Cats are more primal in their caloric consumption between summer and winter. They consume around 15% less food in summer and are less active when it’s very hot. But in winter, cats consume more food to help fuel the extra effort required to stay warm. Their food consumption matches the change in activity levels between summer and winter – say researchers from the University of Liverpool’s School of Veterinary Science. They encourage cat owners to feed their cats according to this pattern, but since South African winters are not as extreme as those in the northern hemisphere, it’s important to keep an eye on your cat’s food consumption and weight/body condition anyway.

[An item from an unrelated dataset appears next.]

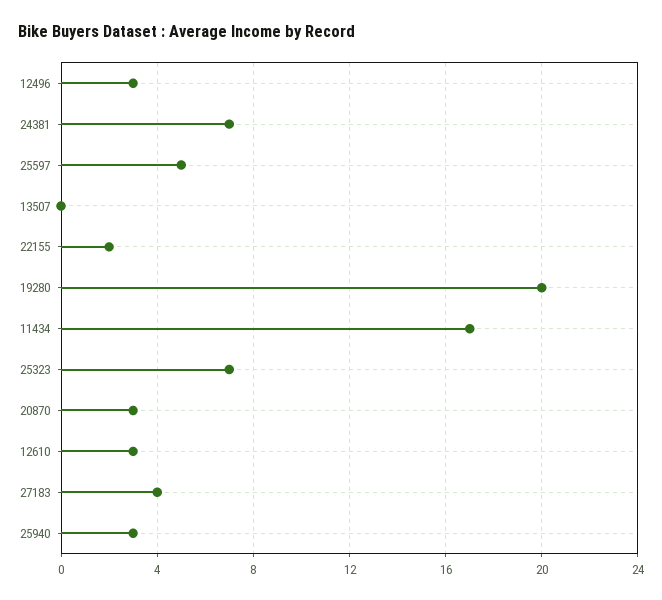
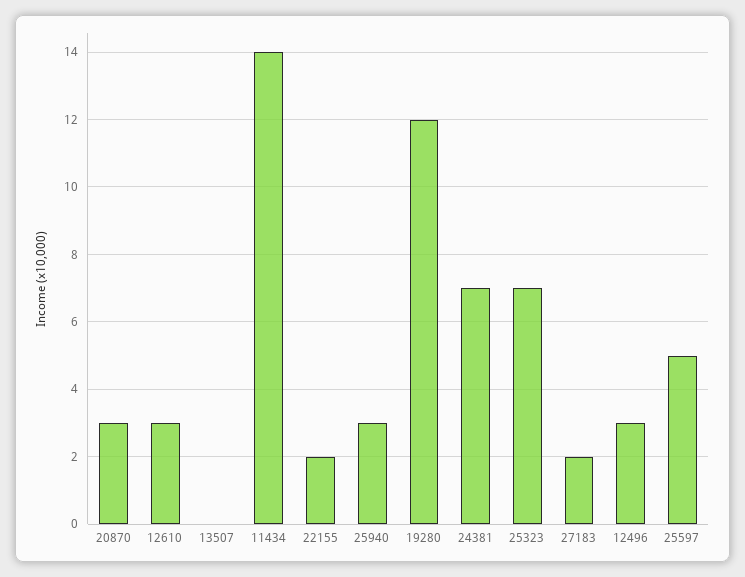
19280: 20 -> 12
11434: 17 -> 14
27183: 4 -> 2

What to do about the winter weight

Just like humans, pets’ weight should be proactively managed. If you’re concerned about your pet’s weight, ask your vet for an assessment using the body condition score (BCS) chart and to recommend a weight management programme to get your pet down to a healthy weight. When feeding your pet, use the recommended ratio on the food packaging as well as your vet’s recommendation, and keep in mind that dog and cat treats count as EXTRA calories in your pet’s diet.

Should pets gain weight in winter?
Should pets gain weight in winter?

Staying active = staying warm!

As tough as it may be to face the colder temperatures in winter, don’t renege on your dog walks and cat games in the colder months. It’s much more difficult to counteract the negative effects of weight gain than it is to just get up and exercise. Remember, it will be healthy for both you and your pets to stay active and energised in winter. Besides, the more active you are, the warmer you and your pets will be, so that’s a definite winter win-win!